____ Document excerpt

This section of the book is from the "How and When to Be Your Own Doctor" book, by Dr. Isabelle A. Moser with Steve Solomon, published in 1997.
Most people do not realize the crucial importance of freshness when it comes to produce. In the same way that seeds gradually die, fruits and vegetables go through a similar process as their nutritional content gradually oxidizes or is broken down by the vegetables own enzymes, but vegetables lose nutrition hundreds of times more rapidly than cereals. Produce was recently part of a living plant. It was connected to the vascular system of a plant and with few exceptions, is not intended by nature to remain intact after being cut. A lettuce or a zucchini was entirely alive at the moment of harvest, but from that point, its cells begin to die. Even if it is not yet attacked by bacteria, molds and fungi, its own internal enzymes have begun breaking down its own substances.

________
____ Records shown

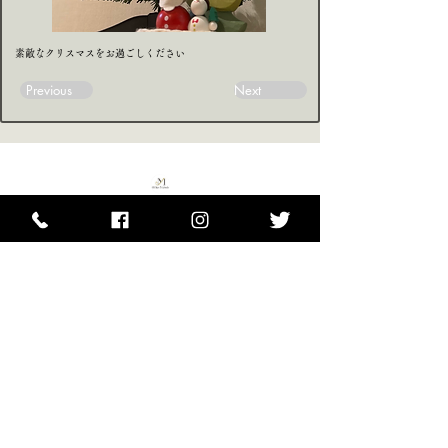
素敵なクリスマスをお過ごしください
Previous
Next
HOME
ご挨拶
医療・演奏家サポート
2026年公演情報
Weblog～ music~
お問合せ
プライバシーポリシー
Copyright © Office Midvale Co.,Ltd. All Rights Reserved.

________
____ Records shown

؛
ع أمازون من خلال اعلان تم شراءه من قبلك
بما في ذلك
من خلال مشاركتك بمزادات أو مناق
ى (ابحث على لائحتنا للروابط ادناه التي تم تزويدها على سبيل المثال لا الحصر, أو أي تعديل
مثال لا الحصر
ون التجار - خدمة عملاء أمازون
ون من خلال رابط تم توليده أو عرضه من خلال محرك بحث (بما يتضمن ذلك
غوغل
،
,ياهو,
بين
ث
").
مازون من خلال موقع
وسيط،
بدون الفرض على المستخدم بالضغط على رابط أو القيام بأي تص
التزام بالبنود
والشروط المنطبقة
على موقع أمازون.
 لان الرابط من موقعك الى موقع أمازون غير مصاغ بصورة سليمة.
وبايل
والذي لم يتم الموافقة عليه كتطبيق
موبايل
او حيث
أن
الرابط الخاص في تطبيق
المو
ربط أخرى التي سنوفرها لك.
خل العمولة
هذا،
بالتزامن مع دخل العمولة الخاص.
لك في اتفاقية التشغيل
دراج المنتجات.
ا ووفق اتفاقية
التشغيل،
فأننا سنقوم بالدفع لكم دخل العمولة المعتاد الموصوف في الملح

________
____ Records shown

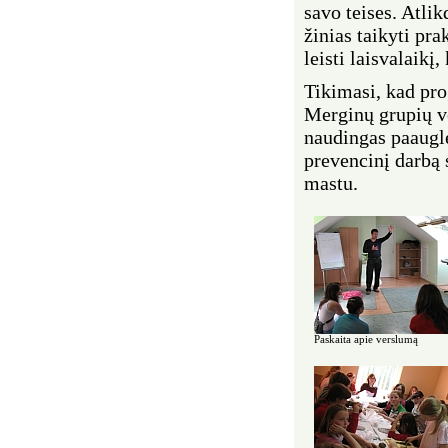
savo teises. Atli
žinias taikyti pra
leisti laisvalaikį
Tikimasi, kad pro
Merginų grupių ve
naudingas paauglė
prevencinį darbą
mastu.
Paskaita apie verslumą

________

● Assignment 1: In the passage on produce freshness, how much faster do vegetables lose nutrition than cereals?
● Assignment 2: Carry on the passage on produce freshness from its last sentence.
These lines aren't needed for anything here.

● Written response 1: Hundreds of times faster.

● Written response 2:
Vegetables, especially leafy vegetables, are far more critical in this respect than most ripe fruits. All, however, deteriorate much like radioactive material; they have a sort of half-life. The mineral content is stable, but in respect to the vitamins and enzymes and other complex organic components, each time period or "half life" results in the loss of half the nutrition. Suppose a lettuce has a half life of 48 hours, two days after harvest only 50 percent of the original nutrition remains. After two more days, half the remaining half is gone and only 25 percent is left. After two more days half of that 25 percent is lost. Thus six days after harvest and a lettuce contains only bout 12 percent of its original nutrition. A two day half-life is only hypothetical. Those types of produce I classify as very perishable probably do have a half-life of from 36 to 48 hours. Moderately perishable produce has a half life of about 72 hours; durable types of produce have half lives of 96 hours or longer.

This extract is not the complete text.